Quotes of the week
As I see it, there are no SSD devices which don't lose data; there
are only SSD devices which haven't lost your data _yet_.
-- David Woodhouse
What I've been recommending for some time is that people use LVM, and
run fsck on a snapshot every week or two, at some convenient time when
the system load is at a minimum. There is an e2croncheck script in
the e2fsprogs sources, in the contrib directory; it's short enough
that I'll attach here here.
-- Ted Ts'o
Is it *necessary*? In a world where hardware is perfect, no. In a world where people don't bother buying ECC memory because it's 10% more expensive, and PC builders use the cheapest possible parts --- I think it's a really good idea.
What it basically shows is how intolerant the mainline kernel
community members have become towards people who hold a different
view to them. The attitude is: either conform or you're an idiot
and we're going to attack you until you conform.
-- Russell King
I do hope others see what has happened here, and seriously consider whether they want to get involved in a sniping dictatorial community. Maybe considering to go down the BSD route instead.
Because it throws out everything about what we know is good about how to
design a modern scheduler in scalability.
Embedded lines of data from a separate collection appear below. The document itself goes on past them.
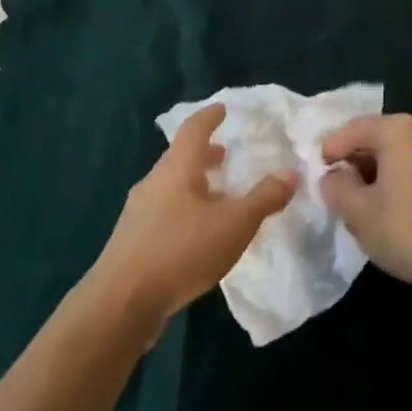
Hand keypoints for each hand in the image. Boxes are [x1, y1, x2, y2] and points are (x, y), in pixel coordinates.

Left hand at [88, 104, 296, 329]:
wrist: (121, 302)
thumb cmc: (181, 250)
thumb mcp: (234, 224)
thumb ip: (264, 198)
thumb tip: (290, 174)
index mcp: (176, 168)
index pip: (193, 130)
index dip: (209, 116)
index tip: (222, 109)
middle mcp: (153, 182)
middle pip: (180, 158)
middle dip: (204, 154)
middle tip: (226, 156)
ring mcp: (138, 211)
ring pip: (171, 186)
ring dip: (194, 184)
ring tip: (218, 197)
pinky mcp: (132, 240)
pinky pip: (164, 211)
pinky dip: (184, 208)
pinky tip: (197, 233)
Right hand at [320, 114, 411, 291]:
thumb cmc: (406, 230)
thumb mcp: (356, 211)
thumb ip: (336, 186)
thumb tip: (335, 177)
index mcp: (400, 131)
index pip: (355, 129)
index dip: (332, 147)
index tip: (318, 168)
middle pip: (383, 138)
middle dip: (359, 159)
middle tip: (340, 184)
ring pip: (407, 154)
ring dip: (384, 171)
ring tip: (368, 199)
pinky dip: (407, 180)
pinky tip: (399, 208)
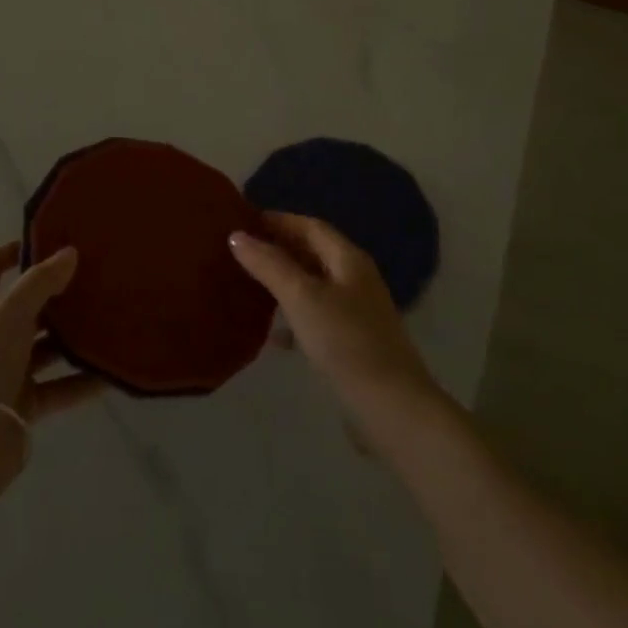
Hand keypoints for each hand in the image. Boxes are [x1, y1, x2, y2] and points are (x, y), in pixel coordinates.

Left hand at [0, 242, 101, 431]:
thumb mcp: (8, 315)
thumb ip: (39, 283)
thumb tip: (68, 252)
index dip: (14, 250)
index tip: (52, 242)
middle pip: (23, 307)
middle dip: (55, 295)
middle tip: (95, 280)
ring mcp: (4, 372)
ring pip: (44, 348)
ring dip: (72, 338)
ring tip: (110, 322)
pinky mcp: (22, 405)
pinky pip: (57, 387)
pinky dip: (81, 382)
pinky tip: (110, 374)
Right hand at [229, 213, 438, 423]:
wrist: (390, 407)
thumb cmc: (345, 341)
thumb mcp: (301, 297)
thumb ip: (269, 264)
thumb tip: (237, 236)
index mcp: (348, 260)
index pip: (310, 226)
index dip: (279, 220)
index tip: (243, 220)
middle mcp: (355, 280)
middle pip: (313, 253)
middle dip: (279, 248)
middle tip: (240, 250)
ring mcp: (355, 313)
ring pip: (312, 286)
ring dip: (283, 281)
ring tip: (248, 283)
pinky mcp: (351, 344)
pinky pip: (315, 317)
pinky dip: (292, 317)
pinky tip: (271, 333)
Because it's so ridiculously simple.
Because it performs so ridiculously well on what it's good at despite being
that simple.
Because it's designed in such a way that mainline would never be interested
in adopting it, which is how I like it.
Because it will make people sit up and take notice of where the problems are
in the current design.
Because it throws out the philosophy that one scheduler fits all and shows
that you can do a -lot- better with a scheduler designed for a particular
purpose. I don't want to use a steamroller to crack nuts.